May Antitrust Bulletin

May 16, 2013

DOJ Reverses Longstanding Practice of Naming Carveouts in Cartel Plea Agreements

On April 12, 2013, the U.S. Department of Justice’s Antitrust Division, under the leadership of Bill Baer, announced that it would limit carveouts from the protections afforded by corporate plea agreements to individuals the DOJ has reason to believe were involved in criminal wrongdoing. The names of the individuals excluded from a corporate plea agreement’s prosecution immunity will no longer be publicly disclosed, but instead will be kept in a separate, sealed court filing. The change will provide welcome relief for executives, given the potential for public disclosure to damage reputations and expose executives to follow-on civil litigation. Baer noted that “[a]bsent some significant justification, it is ordinarily not appropriate to publicly identify uncharged third-party wrongdoers.”

Carfax Sued by 120 Dealerships in $200 Million Antitrust Lawsuit

On April 23, 2013, the owners of 120 auto dealerships filed an antitrust suit against Carfax in the U.S. District Court for the Southern District of New York alleging that Carfax entered into exclusive agreements with automotive companies and automotive-related websites to become a “monopolist in the sale of vehicle history reports.” As alleged in the complaint, Carfax is the provider of records for 37 out of 40 manufacturers’ certified pre-owned programs, meaning that a dealer who wants to participate in the certified pre-owned program must use Carfax reports. The complaint further alleges that Carfax has 90 percent market share for vehicle history reports. The dealerships are seeking $50 million in damages on each of the four claims alleged in the complaint.

District Court Grants Temporary Restraining Order in FTC’s Case Involving $195M Phoebe Putney Merger

On May 10, 2013, less than three months after the U.S. Supreme Court ruled against the hospital systems in FTC v. Phoebe Putney Health Sys., 133 S. Ct. 1003 (2013), the Eleventh Circuit issued an order remanding the case to the District Court of the Middle District of Georgia. A month earlier, on April 9, the FTC had filed with the district court an amended complaint and motions for a temporary restraining order (TRO) and a preliminary injunction to enjoin any further integration of the assets and operations of Phoebe North and Phoebe Putney hospital systems. On May 14, after hearing argument from all sides regarding the propriety and scope of the TRO, the district court granted the FTC’s TRO motion. Pursuant to the TRO, the defendants are not to take any further steps to consolidate Phoebe North and Phoebe Putney. The FTC’s motion for preliminary injunction is scheduled to be heard on June 14.

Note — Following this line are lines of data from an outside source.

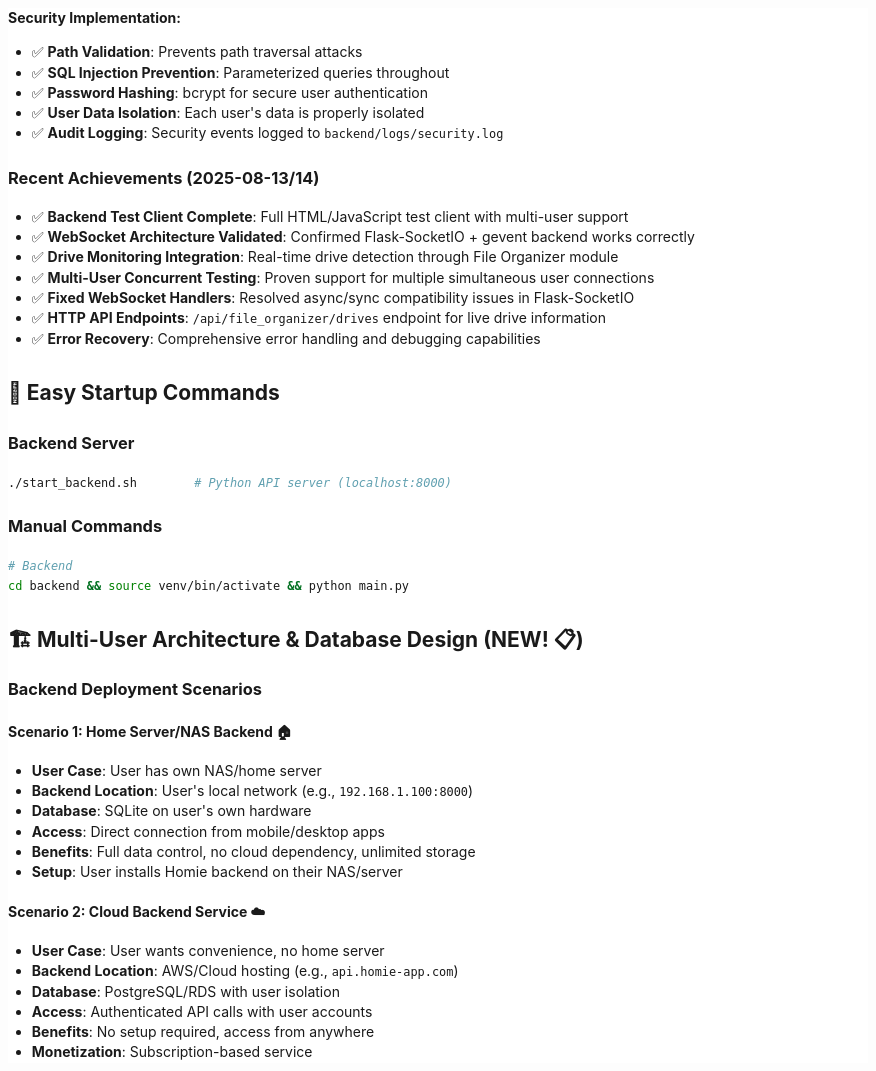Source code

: **Security Implementation:**
- ✅ **Path Validation**: Prevents path traversal attacks
- ✅ **SQL Injection Prevention**: Parameterized queries throughout
- ✅ **Password Hashing**: bcrypt for secure user authentication
- ✅ **User Data Isolation**: Each user's data is properly isolated
- ✅ **Audit Logging**: Security events logged to `backend/logs/security.log`

### **Recent Achievements (2025-08-13/14)**
- ✅ **Backend Test Client Complete**: Full HTML/JavaScript test client with multi-user support
- ✅ **WebSocket Architecture Validated**: Confirmed Flask-SocketIO + gevent backend works correctly
- ✅ **Drive Monitoring Integration**: Real-time drive detection through File Organizer module
- ✅ **Multi-User Concurrent Testing**: Proven support for multiple simultaneous user connections
- ✅ **Fixed WebSocket Handlers**: Resolved async/sync compatibility issues in Flask-SocketIO
- ✅ **HTTP API Endpoints**: `/api/file_organizer/drives` endpoint for live drive information
- ✅ **Error Recovery**: Comprehensive error handling and debugging capabilities

## 🚀 Easy Startup Commands

### Backend Server
```bash
./start_backend.sh        # Python API server (localhost:8000)
```

### Manual Commands
```bash
# Backend
cd backend && source venv/bin/activate && python main.py
```

## 🏗️ **Multi-User Architecture & Database Design** (NEW! 📋)

### **Backend Deployment Scenarios**

#### **Scenario 1: Home Server/NAS Backend** 🏠
- **User Case**: User has own NAS/home server
- **Backend Location**: User's local network (e.g., `192.168.1.100:8000`)
- **Database**: SQLite on user's own hardware
- **Access**: Direct connection from mobile/desktop apps
- **Benefits**: Full data control, no cloud dependency, unlimited storage
- **Setup**: User installs Homie backend on their NAS/server

#### **Scenario 2: Cloud Backend Service** ☁️
- **User Case**: User wants convenience, no home server
- **Backend Location**: AWS/Cloud hosting (e.g., `api.homie-app.com`)
- **Database**: PostgreSQL/RDS with user isolation
- **Access**: Authenticated API calls with user accounts
- **Benefits**: No setup required, access from anywhere
- **Monetization**: Subscription-based service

U.S. Senate Judiciary Committee Discusses MFN Clauses at Antitrust Oversight Hearing

On April 16, 2013, the Senate Judiciary Committee held a hearing titled “Oversight of the Enforcement of the Antitrust Laws.” Witnesses included Assistant Attorney General Bill Baer and FTC Chairwoman Edith Ramirez. Most favored nation (MFN) clauses were a key issue at the hearing. Highlighting the efforts of the FTC to partner with other antitrust enforcers, Chairwoman Ramirez noted a recent workshop cohosted by the FTC and Department of Justice that explored the antitrust implications of MFN clauses. Baer commented on MFN clauses in the healthcare industry specifically, stating that “such provisions potentially distort the competitive process by raising the costs of health insurance and hospital services, preventing other insurers from entering the market and discouraging discounts.” The recent emphasis on MFN clauses has prompted many state enforcers to take a careful look at the practice.